For the two co-owners of Vancouver’s Platform 7 Cafe, coffee means very different things.
Italian born Livio remembers coffee drinking as a slow and social process, rich espresso served with sweets after dinner with the family. For Irish/Scottish Marke, however, coffee was served in steaming mugs at the crack of dawn at the family’s Ferry Meat Market.
Regardless of how it was served, coffee has played an important role for both Livio and Marke. As ex-stockbrokers, coffee was central to the lives as both a habit and a ritual. When the Global Financial Crisis hit and the pair needed to find an alternative career, coffee was the natural choice.
Platform 7 opened its doors in the Fall of 2013, and was quite unlike anything East Vancouver had seen before. It was designed like the inside of a Victorian London train station, decked out with a traditional glass ceiling and wooden chairs to match.
“When we first saw the location, it was a takeout pizza place,” says Livio. “It was really just the four walls...we took the space, and rebuilt from there.”
Quirky, cute, and a fun change from the cookie-cutter coffee shop locals were used to, Platform 7 was an inviting place to stop, open a book, and enjoy a cup of coffee. Before long, a second location was opened in Kitsilano. Following the same theme, the second Platform 7 was designed after a Belle-Époque Parisienne train station. Again, the locals loved it, and it was clear their place among Vancouver’s most loved coffee shops was set.
After years of cherishing their daily coffee ritual among the hustle and bustle of the finance world, Livio and Marke wanted to ensure that their service and experience was special. Having great coffee was only the start: for Livio, their success was just as much about the ambience and service as it was the product.
“We had to ask ourselves, why would a customer choose our place over another?” says Livio. “We worked backwards from there. The room needed to be beautiful, nice music, friendly people behind the bar.
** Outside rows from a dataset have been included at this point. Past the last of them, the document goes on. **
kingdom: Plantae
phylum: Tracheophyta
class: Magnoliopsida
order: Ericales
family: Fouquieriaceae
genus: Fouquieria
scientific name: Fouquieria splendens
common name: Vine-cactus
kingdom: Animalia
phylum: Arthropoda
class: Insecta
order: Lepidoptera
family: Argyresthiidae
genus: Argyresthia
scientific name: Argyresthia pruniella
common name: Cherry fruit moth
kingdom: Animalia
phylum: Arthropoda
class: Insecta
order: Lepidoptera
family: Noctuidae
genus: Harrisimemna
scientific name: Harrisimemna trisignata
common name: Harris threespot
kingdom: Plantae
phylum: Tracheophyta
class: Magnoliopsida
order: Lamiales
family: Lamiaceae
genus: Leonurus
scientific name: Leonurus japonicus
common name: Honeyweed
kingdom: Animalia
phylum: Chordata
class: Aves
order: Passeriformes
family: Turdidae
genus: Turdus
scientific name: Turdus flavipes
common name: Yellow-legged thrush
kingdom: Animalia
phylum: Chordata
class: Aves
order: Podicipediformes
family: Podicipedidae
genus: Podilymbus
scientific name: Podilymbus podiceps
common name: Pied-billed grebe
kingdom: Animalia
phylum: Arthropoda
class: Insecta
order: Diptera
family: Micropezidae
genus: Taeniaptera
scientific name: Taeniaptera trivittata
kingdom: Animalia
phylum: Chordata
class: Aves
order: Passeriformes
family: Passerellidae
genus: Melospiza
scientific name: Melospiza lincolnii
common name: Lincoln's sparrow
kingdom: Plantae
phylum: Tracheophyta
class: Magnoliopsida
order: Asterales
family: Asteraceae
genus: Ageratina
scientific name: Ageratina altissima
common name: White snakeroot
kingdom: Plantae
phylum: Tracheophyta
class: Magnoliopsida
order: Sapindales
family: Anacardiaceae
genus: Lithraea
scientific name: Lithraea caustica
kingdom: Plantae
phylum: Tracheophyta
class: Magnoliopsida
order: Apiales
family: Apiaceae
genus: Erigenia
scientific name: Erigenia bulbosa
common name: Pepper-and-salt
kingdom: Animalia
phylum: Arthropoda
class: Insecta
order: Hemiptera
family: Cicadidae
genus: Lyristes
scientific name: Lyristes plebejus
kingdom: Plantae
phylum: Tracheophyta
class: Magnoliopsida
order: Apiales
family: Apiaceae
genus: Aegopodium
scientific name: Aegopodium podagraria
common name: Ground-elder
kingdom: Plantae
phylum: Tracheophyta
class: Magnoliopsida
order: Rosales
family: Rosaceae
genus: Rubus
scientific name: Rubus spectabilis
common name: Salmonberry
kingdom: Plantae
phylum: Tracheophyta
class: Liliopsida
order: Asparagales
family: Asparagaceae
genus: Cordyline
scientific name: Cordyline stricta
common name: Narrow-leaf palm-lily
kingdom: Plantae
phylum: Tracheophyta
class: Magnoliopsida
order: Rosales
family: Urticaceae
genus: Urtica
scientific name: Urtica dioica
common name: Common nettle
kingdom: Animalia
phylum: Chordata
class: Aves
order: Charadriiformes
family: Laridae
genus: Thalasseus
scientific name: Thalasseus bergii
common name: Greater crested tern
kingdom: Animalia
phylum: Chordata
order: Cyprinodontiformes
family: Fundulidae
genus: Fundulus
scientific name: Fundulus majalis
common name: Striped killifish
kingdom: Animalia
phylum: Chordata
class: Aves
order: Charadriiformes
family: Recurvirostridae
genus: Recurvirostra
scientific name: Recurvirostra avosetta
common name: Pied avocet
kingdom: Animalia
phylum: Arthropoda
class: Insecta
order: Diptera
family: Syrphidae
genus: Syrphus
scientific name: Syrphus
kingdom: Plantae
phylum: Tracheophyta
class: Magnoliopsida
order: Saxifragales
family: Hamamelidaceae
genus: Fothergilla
Coffee is a special time of day.”
Of course, at the core of their offering was high quality coffee. Marke, who took on the sourcing, went chasing some of the ‘big names’ in the roasting industry, managing to snag boutique American brand Stumptown Coffee Roasters.
Their offering is extensive: Platform 7 does everything from cold brew coffee (on tap!) to a traditional Con Panna - but surely their more impressive items come courtesy of their coffee bar. Using modern devices such as an Aeropress or glass Chemex, coffee is brewed with an expert sense of drama and performance. The Chemex, for example, is shaped like a glass egg timer, with ground coffee poured into a paper filter in the middle. Water is poured over the top, and the coffee filters through. Slow? Yes. Worth the wait? Absolutely.
Clearly, the commitment to the perfect cup of coffee is strong with Platform 7.
In an attitude that feels more high-end cocktail bar than local coffee shop, Livio is dedicated to making his guests feel as welcome as possible. Whilst many cafes look for high turnover - and higher profits - Livio is focused instead on building a loyal customer base.
“It’s all about the relationship between the barista and the customer,” says Livio. “They are our guests - we want them to feel that they are welcome, and that they are getting something special.”
The devil is in the details: latte art, hand delivery, or the theatrical preparation are all elements that take Platform 7 to a boutique offering. Indeed, among the ‘cattle call’ of modern coffee shops, Livio likes to think that they are returning a social aspect to the coffee ritual.
East Vancouver and Kitsilano are two pretty different sides of town. East Vancouver is gritty and tough, gentrified in recent years with creatives, artists, and advertising agencies. Kitsilano, on the other hand, is a waterfront suburb with a squeaky clean image - it is, after all, the home of yoga brand Lululemon. Unlike some franchises who may choose to change the look and feel depending on location, Platform 7 went with ‘completely identical’ strategies. For them, it always has been, and always will be, about the coffee.
“Vancouver is a real coffee town,” says Livio. “There’s lots of competition - but the way I look at it, the more people who are into coffee, the better we become.”
There’s nothing really that different about the two cafes: both have dodged flash-in-the-pan hospitality trends in favour for authentic coffee and expert service. Livio is surprised at the idea of changing his concept for interchangeable audiences - “Why would we? It’s all about the coffee, at the end of the day.”
As first timers to the coffee industry, Marke and Livio found Silver Chef through a supplier, and said that it gave them the chance to rent out items they were otherwise unable to.
“It was really helpful, and great service,” says Livio of his work with Silver Chef.
On their website, Livio says that he likes to think that “...perhaps, in that coffee cup we are handing you, we are serving "Joy."” And with their professional commitment to great service and boutique product, we can’t think of anything more joyful that a coffee at Platform 7.